EXERCISE GOAL
According to the patch review message, how many binary lookups per file does the change save during checkout?
━━ PASSAGE SHOWN ━━
Re: [PATCH v10 3/3] read-cache: speed up add_index_entry during checkout

René Scharfe <l.s.r@xxxxxx> · Sat, 15 Apr 2017 19:55:52 +0200

Am 14.04.2017 um 21:12 schrieb git@xxxxxxxxxxxxxxxxx:
From: Jeff Hostetler <jeffhost@xxxxxxxxxxxxx>

Teach add_index_entry_with_check() and has_dir_name()
to see if the path of the new item is greater than the
last path in the index array before attempting to search
for it.

During checkout, merge_working_tree() populates the new
index in sorted order, so this change will save at least 2
binary lookups per file.  This preserves the original
behavior but simply checks the last element before starting
the search.

This helps performance on very large repositories.

This can be seen using p0006-read-tree-checkout.sh and the
artificial repository created by t/perf/repos/many-files.sh
with parameters (5, 10, 9).   (1M files in index.)

Test                                                            HEAD^              HEAD
----------------------------------------------------------------------------------------------------------
0006.2: read-tree br_base br_ballast (1000001)                  4.15(2.72+1.41)    3.21(1.97+1.22) -22.7%
0006.3: switch between br_base br_ballast (1000001)             8.11(5.57+2.28)    6.77(4.36+2.14) -16.5%
0006.4: switch between br_ballast br_ballast_plus_1 (1000001)   13.52(8.68+4.35)   11.80(7.38+3.96) -12.7%
0006.5: switch between aliases (1000001)                        13.59(8.75+4.43)   11.85(7.49+3.87) -12.8%

On linux.git, results are:
Test                                                          HEAD^             HEAD
------------------------------------------------------------------------------------------------------
0006.2: read-tree br_base br_ballast (57994)                  0.24(0.22+0.01)   0.20(0.17+0.02) -16.7%
0006.3: switch between br_base br_ballast (57994)             9.91(5.82+2.79)   10.26(5.92+2.77) +3.5%
0006.4: switch between br_ballast br_ballast_plus_1 (57994)   0.59(0.44+0.16)   0.50(0.34+0.18) -15.3%
0006.5: switch between aliases (57994)                        0.62(0.48+0.16)   0.50(0.35+0.16) -19.4%

Signed-off-by: Jeff Hostetler <jeffhost@xxxxxxxxxxxxx>
---
  read-cache.c | 118 ++++++++++++++++++++++++++++++++++++++++++++++++++++++++++-
  1 file changed, 116 insertions(+), 2 deletions(-)

Very nice, especially the perf test!  But can we unbundle the different
optimizations into separate patches with their own performance numbers?
Candidates IMHO: The change in add_index_entry_with_check(), the first
hunk in has_dir_name(), the loop shortcuts.  That might also help find
the reason for the slight slowdown of 0006.3 for the kernel repository.
━━━
━━ DATA SEGMENT ━━
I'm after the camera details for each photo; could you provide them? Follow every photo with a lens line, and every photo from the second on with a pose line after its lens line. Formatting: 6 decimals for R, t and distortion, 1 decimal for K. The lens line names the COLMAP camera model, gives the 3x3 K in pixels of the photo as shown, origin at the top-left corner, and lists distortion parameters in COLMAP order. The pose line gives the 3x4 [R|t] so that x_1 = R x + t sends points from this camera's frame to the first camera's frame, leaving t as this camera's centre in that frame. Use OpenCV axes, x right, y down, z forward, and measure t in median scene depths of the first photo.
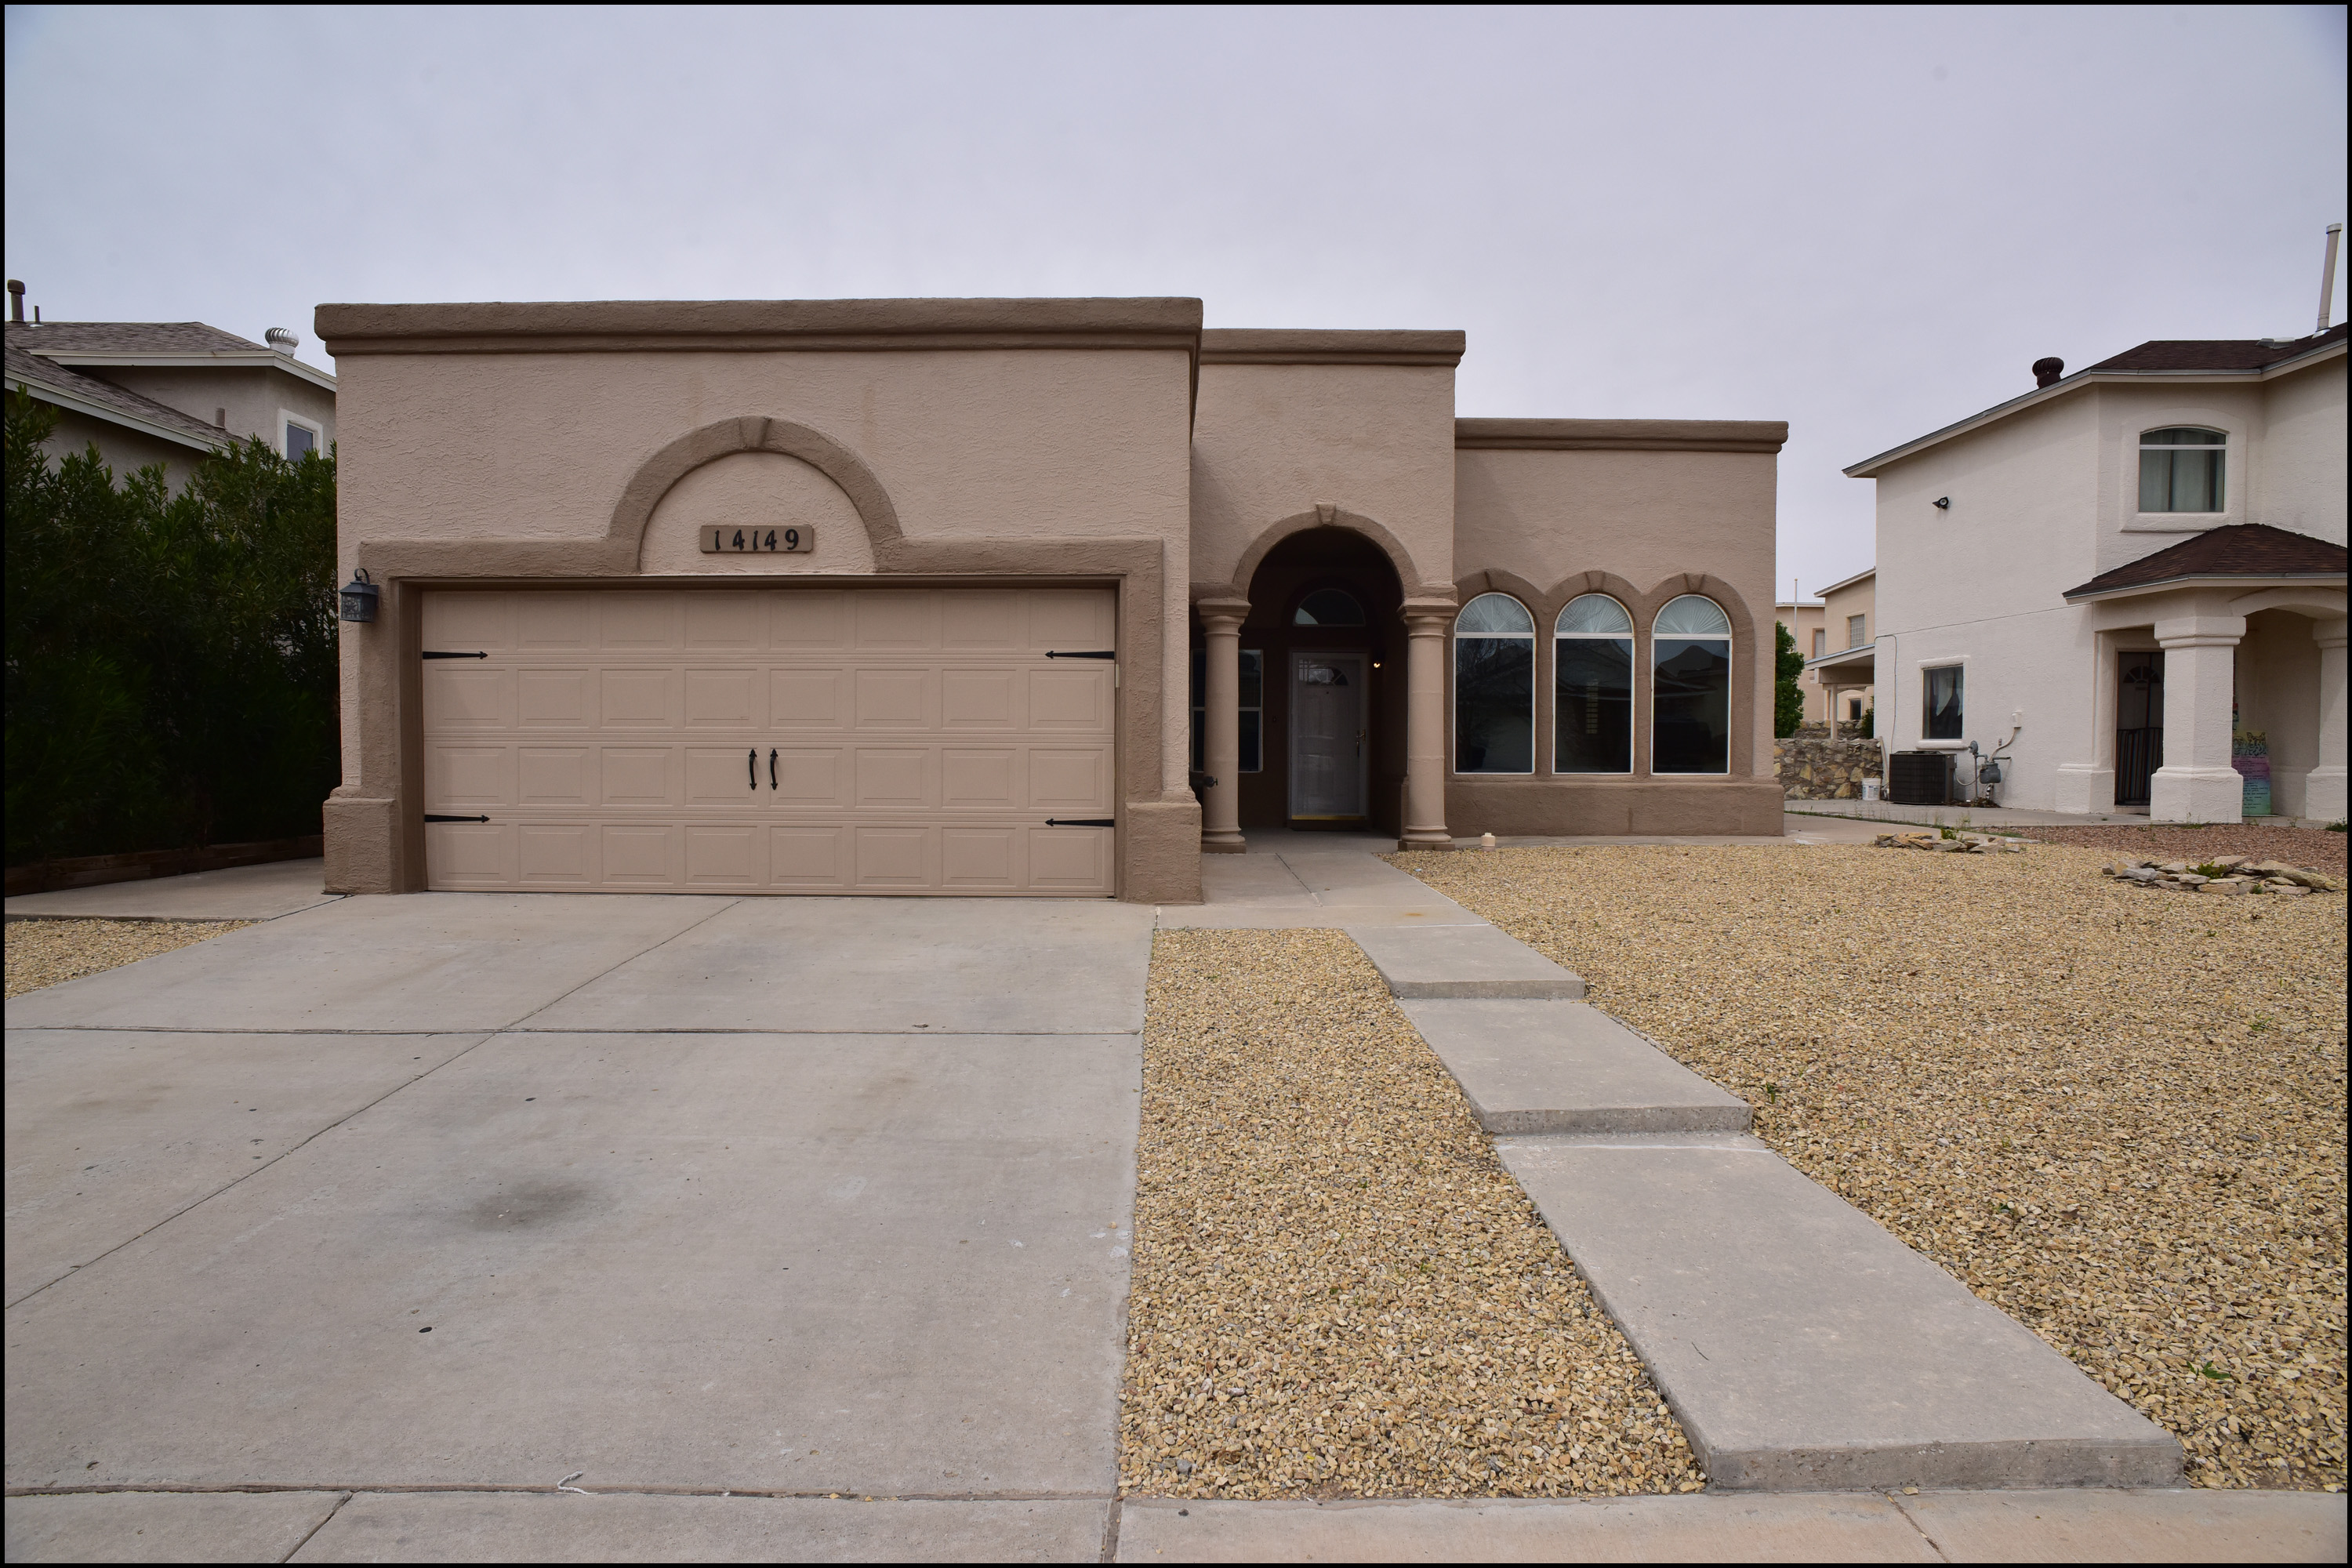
━━━
WRITTEN SOLUTION
At least 2 binary lookups per file.